>> start Excerpted data

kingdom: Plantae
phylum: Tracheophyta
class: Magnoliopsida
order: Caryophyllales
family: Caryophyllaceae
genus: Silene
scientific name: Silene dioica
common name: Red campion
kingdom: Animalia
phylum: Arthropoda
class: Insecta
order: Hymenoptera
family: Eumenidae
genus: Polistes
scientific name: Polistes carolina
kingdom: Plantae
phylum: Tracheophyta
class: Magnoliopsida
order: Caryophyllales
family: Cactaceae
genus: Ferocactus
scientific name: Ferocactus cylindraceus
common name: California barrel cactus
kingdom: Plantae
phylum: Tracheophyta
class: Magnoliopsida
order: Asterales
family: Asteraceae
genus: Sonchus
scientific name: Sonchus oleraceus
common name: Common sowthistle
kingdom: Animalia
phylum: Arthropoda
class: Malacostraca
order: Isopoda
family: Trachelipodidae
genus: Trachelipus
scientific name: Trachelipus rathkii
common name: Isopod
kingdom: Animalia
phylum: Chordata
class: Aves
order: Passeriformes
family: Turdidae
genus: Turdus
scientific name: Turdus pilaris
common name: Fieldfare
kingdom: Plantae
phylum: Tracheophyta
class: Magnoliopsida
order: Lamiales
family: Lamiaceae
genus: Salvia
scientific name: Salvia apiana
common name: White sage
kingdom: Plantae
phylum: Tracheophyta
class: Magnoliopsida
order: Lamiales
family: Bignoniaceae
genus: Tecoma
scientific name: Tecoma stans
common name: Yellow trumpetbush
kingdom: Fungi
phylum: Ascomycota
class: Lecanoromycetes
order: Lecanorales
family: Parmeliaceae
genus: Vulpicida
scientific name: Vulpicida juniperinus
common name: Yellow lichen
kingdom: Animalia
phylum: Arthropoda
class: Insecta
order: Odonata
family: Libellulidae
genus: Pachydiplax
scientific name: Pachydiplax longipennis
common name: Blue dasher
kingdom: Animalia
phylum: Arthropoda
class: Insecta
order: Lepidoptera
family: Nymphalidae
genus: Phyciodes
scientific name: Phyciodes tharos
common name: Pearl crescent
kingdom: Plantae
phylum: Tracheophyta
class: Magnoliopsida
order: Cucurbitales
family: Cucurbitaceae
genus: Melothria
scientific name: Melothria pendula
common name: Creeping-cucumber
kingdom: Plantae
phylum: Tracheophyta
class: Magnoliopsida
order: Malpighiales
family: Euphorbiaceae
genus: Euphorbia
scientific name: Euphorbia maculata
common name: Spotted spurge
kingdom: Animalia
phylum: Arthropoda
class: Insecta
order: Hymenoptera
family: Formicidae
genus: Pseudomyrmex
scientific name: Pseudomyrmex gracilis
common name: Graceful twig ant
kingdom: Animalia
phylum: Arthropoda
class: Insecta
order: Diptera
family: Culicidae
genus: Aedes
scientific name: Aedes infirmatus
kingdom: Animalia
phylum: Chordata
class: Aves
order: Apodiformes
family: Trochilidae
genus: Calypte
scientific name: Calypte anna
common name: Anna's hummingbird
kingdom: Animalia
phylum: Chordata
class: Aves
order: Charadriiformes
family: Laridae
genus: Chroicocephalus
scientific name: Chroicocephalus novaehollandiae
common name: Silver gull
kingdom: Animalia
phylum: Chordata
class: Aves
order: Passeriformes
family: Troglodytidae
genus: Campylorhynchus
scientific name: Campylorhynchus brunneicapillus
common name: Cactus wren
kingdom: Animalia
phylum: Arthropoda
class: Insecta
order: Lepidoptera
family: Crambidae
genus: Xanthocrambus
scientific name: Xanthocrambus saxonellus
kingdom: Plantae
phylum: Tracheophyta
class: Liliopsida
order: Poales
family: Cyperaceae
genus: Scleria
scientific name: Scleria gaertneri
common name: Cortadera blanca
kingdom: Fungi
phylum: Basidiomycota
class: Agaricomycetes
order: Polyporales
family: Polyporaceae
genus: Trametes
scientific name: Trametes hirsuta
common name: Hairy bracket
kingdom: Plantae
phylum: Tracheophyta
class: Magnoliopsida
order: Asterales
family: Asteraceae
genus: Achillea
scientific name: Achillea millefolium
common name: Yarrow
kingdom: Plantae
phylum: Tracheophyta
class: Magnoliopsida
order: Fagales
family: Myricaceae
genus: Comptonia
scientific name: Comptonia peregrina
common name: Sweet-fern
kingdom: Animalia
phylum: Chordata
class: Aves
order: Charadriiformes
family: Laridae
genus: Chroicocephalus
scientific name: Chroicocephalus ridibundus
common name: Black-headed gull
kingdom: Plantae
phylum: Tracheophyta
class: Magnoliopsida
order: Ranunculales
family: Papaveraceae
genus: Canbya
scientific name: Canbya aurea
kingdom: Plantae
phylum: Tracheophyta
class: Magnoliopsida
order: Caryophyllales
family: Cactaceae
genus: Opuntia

>> end Excerpted data

◆ **Your objective**:
Reproduce verbatim the lines of the items running from the line with "scientific name: Aedes infirmatus" through the line with "scientific name: Trametes hirsuta", including both of those lines.

◆ **Worked solution**:
scientific name: Aedes infirmatus
kingdom: Animalia
phylum: Chordata
class: Aves
order: Apodiformes
family: Trochilidae
genus: Calypte
scientific name: Calypte anna
common name: Anna's hummingbird
kingdom: Animalia
phylum: Chordata
class: Aves
order: Charadriiformes
family: Laridae
genus: Chroicocephalus
scientific name: Chroicocephalus novaehollandiae
common name: Silver gull
kingdom: Animalia
phylum: Chordata
class: Aves
order: Passeriformes
family: Troglodytidae
genus: Campylorhynchus
scientific name: Campylorhynchus brunneicapillus
common name: Cactus wren
kingdom: Animalia
phylum: Arthropoda
class: Insecta
order: Lepidoptera
family: Crambidae
genus: Xanthocrambus
scientific name: Xanthocrambus saxonellus
kingdom: Plantae
phylum: Tracheophyta
class: Liliopsida
order: Poales
family: Cyperaceae
genus: Scleria
scientific name: Scleria gaertneri
common name: Cortadera blanca
kingdom: Fungi
phylum: Basidiomycota
class: Agaricomycetes
order: Polyporales
family: Polyporaceae
genus: Trametes
scientific name: Trametes hirsuta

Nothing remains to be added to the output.